Até o momento, votaram pela abertura de uma nova ação penal os ministros Alexandre de Moraes, relator do caso, Cristiano Zanin e Flávio Dino. Falta apenas o voto da ministra Cármen Lúcia, que pode se manifestar até sexta-feira (22) no plenário virtual.
Quem são os acusados
Entre os investigados está Rivaldo Barbosa, ex-chefe da Polícia Civil do Rio de Janeiro. Ele já havia sido condenado, em fevereiro, a 18 anos de prisão por participação em atos para atrapalhar a apuração do crime.
Também devem se tornar réus:
- Giniton Lages, delegado da Polícia Civil;
- Marco Antonio de Barros Pinto, comissário conhecido como Marquinho HP.
O que diz a denúncia da PGR
Segundo a Procuradoria-Geral da República, os acusados atuaram para atrapalhar a investigação do assassinato de Marielle Franco e Anderson Gomes.
A denúncia aponta supostas ações para:
- desaparecer com provas;
- incriminar pessoas inocentes;
- usar testemunhas falsas;
- realizar diligências desnecessárias;
- garantir a impunidade de mandantes e executores do crime.

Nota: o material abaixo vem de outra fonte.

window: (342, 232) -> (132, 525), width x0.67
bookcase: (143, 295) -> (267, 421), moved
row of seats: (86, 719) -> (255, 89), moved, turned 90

Caso Marielle teve condenação dos irmãos Brazão
Em fevereiro, Domingos Brazão, conselheiro do Tribunal de Contas do Rio de Janeiro, e Chiquinho Brazão, ex-deputado federal, foram condenados a 76 anos e três meses de prisão como mandantes do crime.
Segundo os autos, a motivação do assassinato envolveu disputas por terras na Zona Oeste do Rio de Janeiro.

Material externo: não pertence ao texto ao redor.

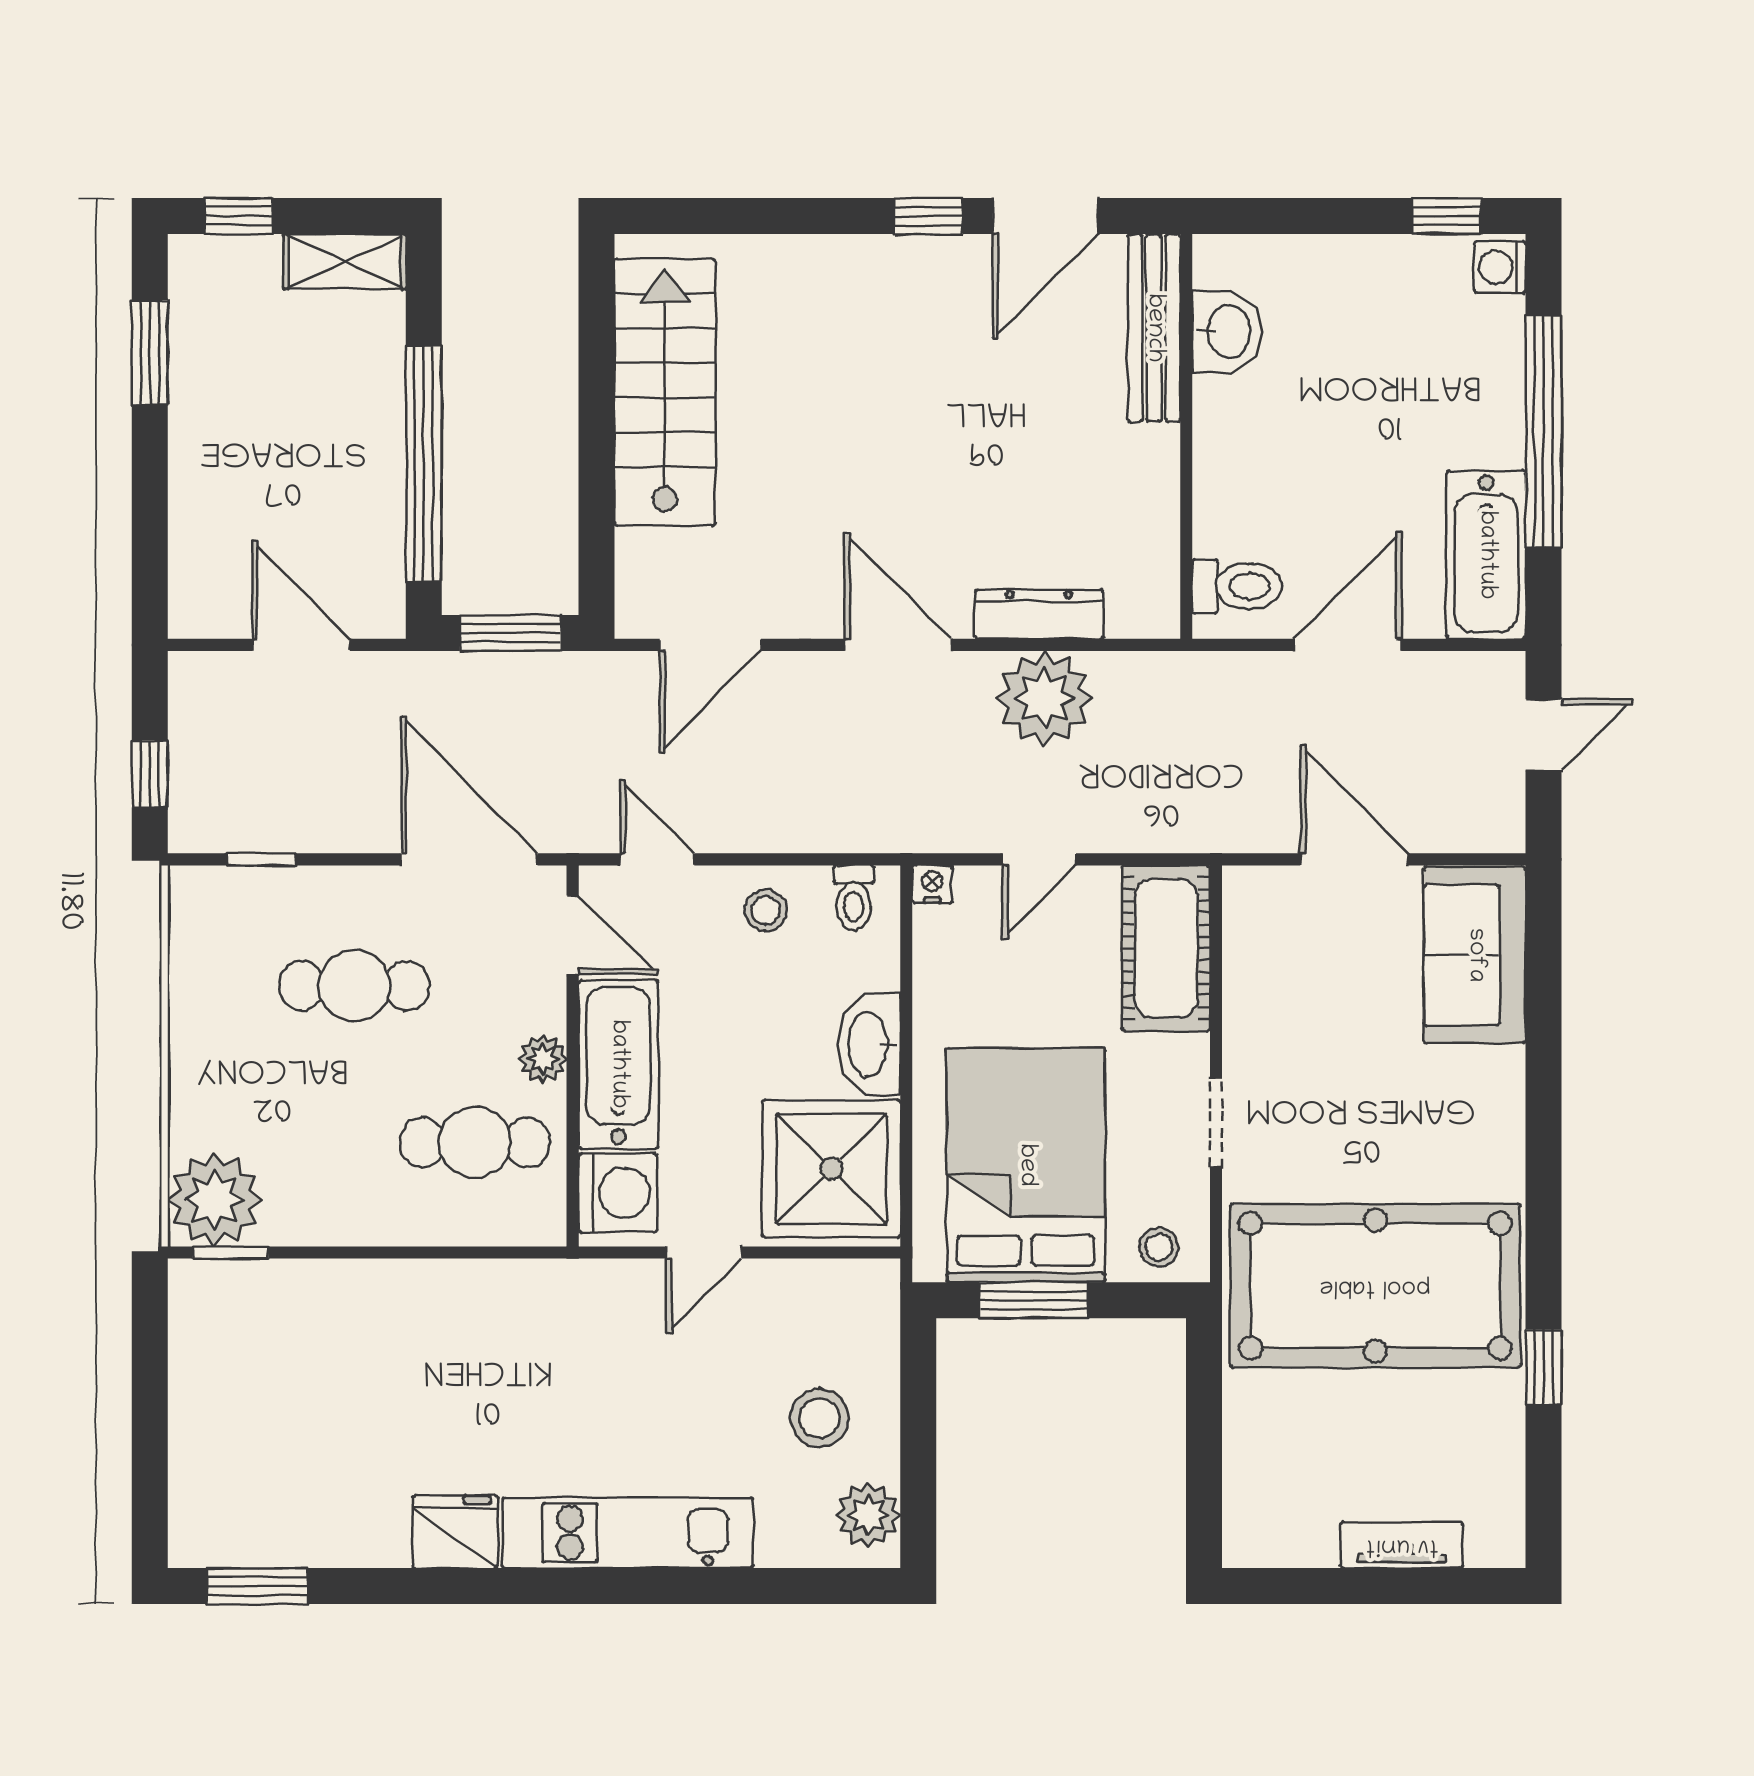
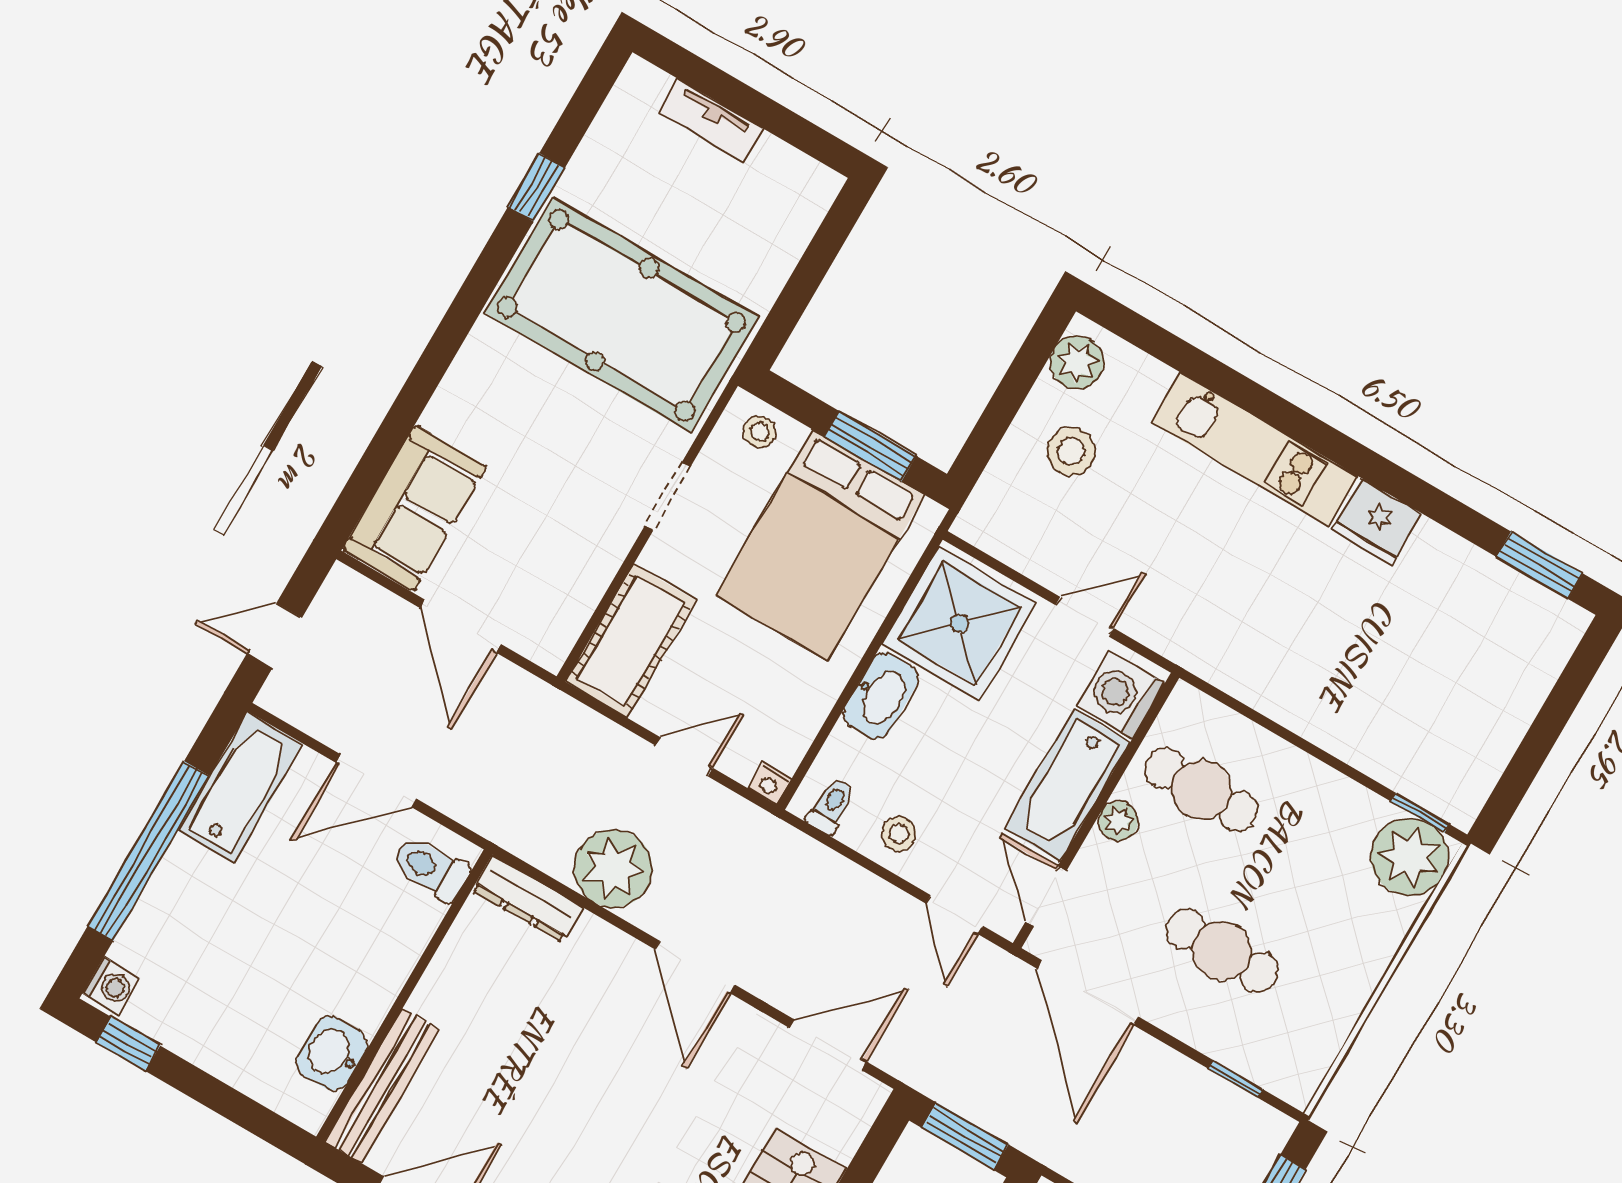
dresser: (1039, 614) -> (527, 899), moved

Os irmãos foram condenados por organização criminosa, duplo homicídio e tentativa de homicídio contra Fernanda Chaves, assessora de Marielle que sobreviveu ao atentado.
O que dizem as defesas
A defesa de Rivaldo Barbosa pediu a rejeição da denúncia e alegou falta de provas.
Os advogados de Giniton Lages sustentaram que ele não tem foro privilegiado e, por isso, não deveria ser julgado pelo Supremo.
Já a defesa de Marco Antonio de Barros afirmou que não há provas contra ele e que o trabalho policial resultou na prisão de Ronnie Lessa, executor confesso do crime.